If you opt to work with the Pathmind-hosted solution, you can click on "Start Policy Server" on your experiment, which spins up a server hosting your Policy and an easy way to get actions for your simulation. All you need to run your simulation with a policy server is the url that server is running on and the api_key Pathmind provides you with. Please see this article for more details.

from my_sim import MySim
from pathmind.policy import Server

simulation = MySim()
policy = Server(url="<policy-server-url", api_key="<api-key>")
simulation.run(policy)

Running the model locally

If you opt to run the policy yourself locally, you have to click "Export Policy" in the web interface instead. This will give you a zip file that you need to unpack locally, next to your simulation code.

from my_sim import MySim
from pathmind.policy import Local

simulation = MySim()
policy = Local(model_file="<path-to-your-model-folder")
simulation.run(policy, out_csv="output.csv")

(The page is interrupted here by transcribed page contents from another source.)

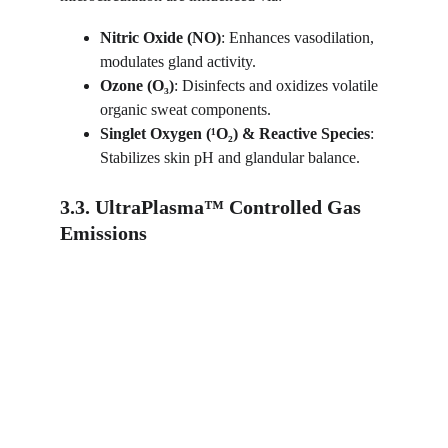
Nitric Oxide (NO)
: Enhances vasodilation, 
modulates gland activity.
Ozone (O₃)
: Disinfects and oxidizes volatile 
organic sweat components.
Singlet Oxygen (¹O₂) & Reactive Species
: 
Stabilizes skin pH and glandular balance.
3.3. UltraPlasma™ Controlled Gas 
Emissions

Using random actions for comparison

Sometimes you might want to run a policy against a baseline to see how it fares - and random actions are often a good such baseline. Random actions are also a good way to test-run your simulation.

To use random actions, instead of a Pathmind Policy, to run your simulation use:

from my_sim import MySim

simulation = MySim()
simulation.run()

Discussion

The interface is inspired by OpenAI gym, but differs in certain points:

  • A Pathmind Simulation works for single and multiple agents.
  • You only define dictionaries of reward contributions, not a single reward value. Reward functions can be crafted the Pathmind app, without having to go back to your original Python implementation. If you don't provide any function, all contributions will be summed up by default
  • Similarly, you can provide as many useful observations as you like and later select which ones to use for training in the Pathmind app.
  • You can rely on Pathmind's scalable backend for training and don't have to run your workloads on your machine.

Development and running tests

Install the test dependencies:

pip install -e .[tests]

Run the tests locally:

pre-commit run --all-files
pytest

Troubleshooting

  • Setting up your simulation: try using debug mode with random actions. This will run your simulation for one episode and output the observations and actions at each step. simulation.run()

  • Uploading your simulation for training: If you're having issues uploading the simulation for training, you can enable debug-mode: simulation.train(debug_mode=True) . This will print the output from uploading and preserve the uploaded file as training.zip for you to inspect.